3/31/14
Redo
Hope you like the clean, simple look. I'm planning on getting back to blogging, but in a more casual, quick style. No treatises, just comments on the passing scene or on what I'm reading/working on. We'll see how that turns out.
3/8/14
The right to an open present
That was a long blog break! I've been thinking of changing what I do at this blog, or starting a different one, or abandoning blogging...but for the moment, I'm going to stay the course (as "W" used to say).

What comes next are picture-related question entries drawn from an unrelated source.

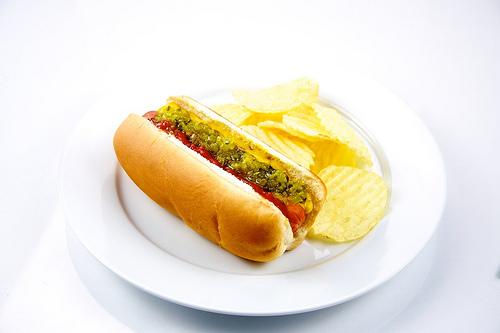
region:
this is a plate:
[69, 19, 451, 313]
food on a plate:
[80, 17, 441, 317]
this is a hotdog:
[118, 50, 351, 278]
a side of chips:
[199, 63, 384, 254]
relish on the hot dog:
[152, 105, 316, 217]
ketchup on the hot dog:
[143, 120, 295, 219]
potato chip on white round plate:
[214, 102, 249, 123]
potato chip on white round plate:
[234, 74, 320, 111]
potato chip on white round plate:
[284, 101, 340, 137]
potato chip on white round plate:
[311, 97, 377, 165]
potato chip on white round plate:
[302, 164, 387, 241]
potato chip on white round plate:
[254, 119, 320, 142]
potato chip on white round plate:
[242, 125, 314, 168]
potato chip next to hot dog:
[212, 98, 251, 127]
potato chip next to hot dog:
[243, 125, 314, 170]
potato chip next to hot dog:
[307, 166, 383, 241]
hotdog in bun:
[116, 92, 323, 252]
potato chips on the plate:
[215, 78, 378, 245]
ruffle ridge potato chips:
[220, 77, 377, 244]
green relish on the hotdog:
[165, 104, 312, 211]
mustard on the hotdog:
[167, 104, 312, 209]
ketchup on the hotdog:
[158, 114, 288, 214]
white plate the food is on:
[73, 49, 445, 319]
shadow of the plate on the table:
[68, 241, 442, 332]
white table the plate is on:
[8, 2, 499, 327]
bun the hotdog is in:
[115, 97, 323, 259]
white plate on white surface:
[7, 12, 492, 323]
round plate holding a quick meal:
[63, 50, 448, 315]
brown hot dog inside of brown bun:
[115, 90, 327, 265]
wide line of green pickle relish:
[155, 91, 310, 216]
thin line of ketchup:
[150, 105, 280, 215]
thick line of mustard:
[158, 96, 313, 216]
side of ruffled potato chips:
[215, 77, 389, 253]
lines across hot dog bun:
[205, 197, 280, 264]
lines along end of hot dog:
[284, 205, 306, 237]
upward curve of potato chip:
[232, 72, 316, 116]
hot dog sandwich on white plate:
[111, 91, 332, 264]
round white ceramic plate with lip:
[65, 63, 460, 319]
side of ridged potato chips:
[230, 68, 392, 254]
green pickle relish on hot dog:
[156, 115, 306, 212]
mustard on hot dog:
[156, 97, 315, 193]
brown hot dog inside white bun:
[138, 108, 308, 232]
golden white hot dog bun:
[103, 91, 329, 263]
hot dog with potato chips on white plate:
[74, 58, 455, 315]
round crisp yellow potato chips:
[219, 64, 392, 258]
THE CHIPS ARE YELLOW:
[220, 81, 386, 242]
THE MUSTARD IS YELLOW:
[174, 103, 314, 209]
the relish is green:
[165, 106, 304, 202]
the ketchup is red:
[155, 113, 276, 215]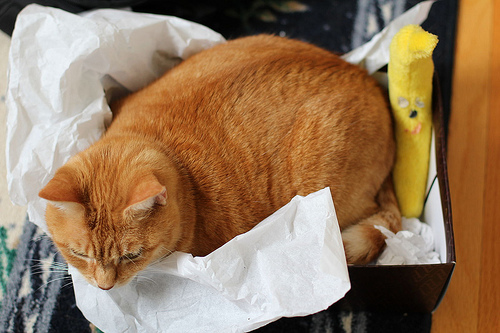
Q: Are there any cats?
A: Yes, there is a cat.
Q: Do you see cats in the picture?
A: Yes, there is a cat.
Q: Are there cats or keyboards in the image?
A: Yes, there is a cat.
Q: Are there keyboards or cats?
A: Yes, there is a cat.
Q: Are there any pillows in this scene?
A: No, there are no pillows.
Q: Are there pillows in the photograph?
A: No, there are no pillows.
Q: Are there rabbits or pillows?
A: No, there are no pillows or rabbits.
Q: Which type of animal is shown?
A: The animal is a cat.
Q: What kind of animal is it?
A: The animal is a cat.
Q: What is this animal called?
A: This is a cat.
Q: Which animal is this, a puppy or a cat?
A: This is a cat.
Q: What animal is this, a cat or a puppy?
A: This is a cat.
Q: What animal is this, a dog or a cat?
A: This is a cat.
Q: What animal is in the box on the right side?
A: The cat is in the box.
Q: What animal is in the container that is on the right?
A: The cat is in the box.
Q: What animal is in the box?
A: The cat is in the box.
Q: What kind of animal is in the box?
A: The animal is a cat.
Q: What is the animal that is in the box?
A: The animal is a cat.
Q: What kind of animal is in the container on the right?
A: The animal is a cat.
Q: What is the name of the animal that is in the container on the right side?
A: The animal is a cat.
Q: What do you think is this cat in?
A: The cat is in the box.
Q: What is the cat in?
A: The cat is in the box.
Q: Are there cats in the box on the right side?
A: Yes, there is a cat in the box.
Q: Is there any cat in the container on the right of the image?
A: Yes, there is a cat in the box.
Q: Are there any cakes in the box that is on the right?
A: No, there is a cat in the box.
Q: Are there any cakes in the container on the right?
A: No, there is a cat in the box.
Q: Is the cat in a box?
A: Yes, the cat is in a box.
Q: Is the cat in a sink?
A: No, the cat is in a box.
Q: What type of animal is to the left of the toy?
A: The animal is a cat.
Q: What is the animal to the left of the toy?
A: The animal is a cat.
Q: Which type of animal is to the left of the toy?
A: The animal is a cat.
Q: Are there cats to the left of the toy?
A: Yes, there is a cat to the left of the toy.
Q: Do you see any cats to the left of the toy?
A: Yes, there is a cat to the left of the toy.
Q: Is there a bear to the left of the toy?
A: No, there is a cat to the left of the toy.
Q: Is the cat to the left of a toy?
A: Yes, the cat is to the left of a toy.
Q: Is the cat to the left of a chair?
A: No, the cat is to the left of a toy.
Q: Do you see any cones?
A: No, there are no cones.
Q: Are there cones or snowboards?
A: No, there are no cones or snowboards.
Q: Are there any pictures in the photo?
A: No, there are no pictures.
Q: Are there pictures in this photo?
A: No, there are no pictures.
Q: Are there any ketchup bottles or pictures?
A: No, there are no pictures or ketchup bottles.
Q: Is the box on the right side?
A: Yes, the box is on the right of the image.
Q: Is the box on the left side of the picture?
A: No, the box is on the right of the image.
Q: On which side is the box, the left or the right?
A: The box is on the right of the image.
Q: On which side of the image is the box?
A: The box is on the right of the image.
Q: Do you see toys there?
A: Yes, there is a toy.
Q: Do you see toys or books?
A: Yes, there is a toy.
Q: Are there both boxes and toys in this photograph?
A: Yes, there are both a toy and a box.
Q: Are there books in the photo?
A: No, there are no books.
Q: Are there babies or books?
A: No, there are no books or babies.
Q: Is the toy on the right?
A: Yes, the toy is on the right of the image.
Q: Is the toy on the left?
A: No, the toy is on the right of the image.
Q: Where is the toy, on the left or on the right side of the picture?
A: The toy is on the right of the image.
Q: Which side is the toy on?
A: The toy is on the right of the image.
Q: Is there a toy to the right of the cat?
A: Yes, there is a toy to the right of the cat.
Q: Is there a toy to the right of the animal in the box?
A: Yes, there is a toy to the right of the cat.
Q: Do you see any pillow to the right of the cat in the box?
A: No, there is a toy to the right of the cat.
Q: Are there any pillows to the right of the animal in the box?
A: No, there is a toy to the right of the cat.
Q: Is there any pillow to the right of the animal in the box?
A: No, there is a toy to the right of the cat.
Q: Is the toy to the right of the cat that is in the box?
A: Yes, the toy is to the right of the cat.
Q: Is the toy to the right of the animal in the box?
A: Yes, the toy is to the right of the cat.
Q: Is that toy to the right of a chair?
A: No, the toy is to the right of the cat.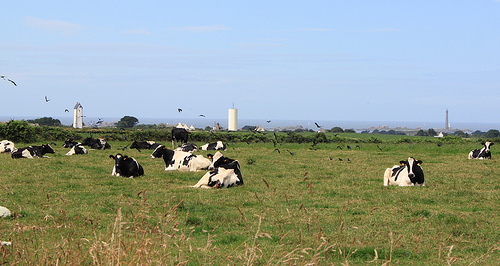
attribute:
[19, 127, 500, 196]
cattle — herd, lying down, seated, black, sitting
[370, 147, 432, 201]
cow — white, sitting, spotted, resting, alone, striped, black, lying down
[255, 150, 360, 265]
grass — brown, dry, green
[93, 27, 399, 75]
sky — blue, clear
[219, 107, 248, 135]
tower — white, tall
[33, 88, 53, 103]
bird — flying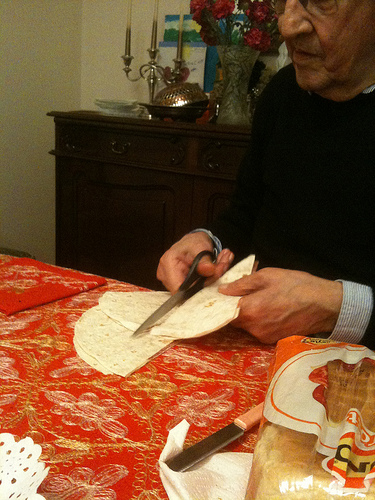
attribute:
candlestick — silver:
[122, 1, 134, 56]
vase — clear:
[219, 42, 257, 127]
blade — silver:
[164, 413, 248, 474]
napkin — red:
[49, 377, 144, 487]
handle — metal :
[105, 136, 138, 156]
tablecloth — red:
[1, 251, 372, 499]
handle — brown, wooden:
[233, 390, 265, 440]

Quick thought for the day. In procreative and parental ethics, philosophers are forever talking about a child's right to an open future. By appealing to that right all sorts of conclusions are reached, about matters as disparate as gender selection, circumcision, and religious education. The basic idea is: we should make procreative plans and parenting decisions that preserve our progeny's ability to choose among many different possible futures, upon reaching adulthood. The sheer multiplicity of possibilities isn't what's valuable (I take it), but being able to choose among many different possible futures. So, we are to create children and raise them in such a way that we protect their adult autonomy.
Why not, I wonder, also speak of a right to an open present? Would it really be OK to impose one trajectory on a child's life, up to age 18, so long as at 18 she burst out of childhood with lots of options? No, surely not. Granted, all that suppression of choice would probably yield a closed, or at least highly dysfunctional, future. But it seems bad to make all the choices for your child regardless of what the future will bring. It would be bad even if you knew your child wasn't going to live a long life, or the world was coming to an end. The childhood stage of life couldn't possibly go well if your parents chose everything for you--what you ate, what you wore, what shows you watched, what books you read. It's intriguingly awful to think about this--the child whose parents choose every article of clothing, plan every party, select every sandwich. That's bad already, I think, and not just because it's going to give the child a closed (or dysfunctaional) future.
Setting aside the closed/open talk, what seems to be true is that autonomy is part of the good life at ever stage of life, but what it should comprise changes with the child's development. Perhaps writers focus on the right to an open future because they think adult choices are the ones that matter most--choices of career, marriage partner, religion, etc. It's not worth thinking as much about choices a five or ten year old must be able to make for herself. This demoting of the issue of childhood autonomy can be part of a more general stance that sees childhood as not quite life yet -- as merely a preparation for things to come. You can make a case for that, but I think not a terribly convincing one.
Quick thought for the day. In procreative and parental ethics, philosophers are forever talking about a child's right to an open future. By appealing to that right all sorts of conclusions are reached, about matters as disparate as gender selection, circumcision, and religious education. The basic idea is: we should make procreative plans and parenting decisions that preserve our progeny's ability to choose among many different possible futures, upon reaching adulthood. The sheer multiplicity of possibilities isn't what's valuable (I take it), but being able to choose among many different possible futures. So, we are to create children and raise them in such a way that we protect their adult autonomy.
Why not, I wonder, also speak of a right to an open present? Would it really be OK to impose one trajectory on a child's life, up to age 18, so long as at 18 she burst out of childhood with lots of options? No, surely not. Granted, all that suppression of choice would probably yield a closed, or at least highly dysfunctional, future. But it seems bad to make all the choices for your child regardless of what the future will bring. It would be bad even if you knew your child wasn't going to live a long life, or the world was coming to an end. The childhood stage of life couldn't possibly go well if your parents chose everything for you--what you ate, what you wore, what shows you watched, what books you read. It's intriguingly awful to think about this--the child whose parents choose every article of clothing, plan every party, select every sandwich. That's bad already, I think, and not just because it's going to give the child a closed (or dysfunctaional) future.
Setting aside the closed/open talk, what seems to be true is that autonomy is part of the good life at ever stage of life, but what it should comprise changes with the child's development. Perhaps writers focus on the right to an open future because they think adult choices are the ones that matter most--choices of career, marriage partner, religion, etc. It's not worth thinking as much about choices a five or ten year old must be able to make for herself. This demoting of the issue of childhood autonomy can be part of a more general stance that sees childhood as not quite life yet -- as merely a preparation for things to come. You can make a case for that, but I think not a terribly convincing one.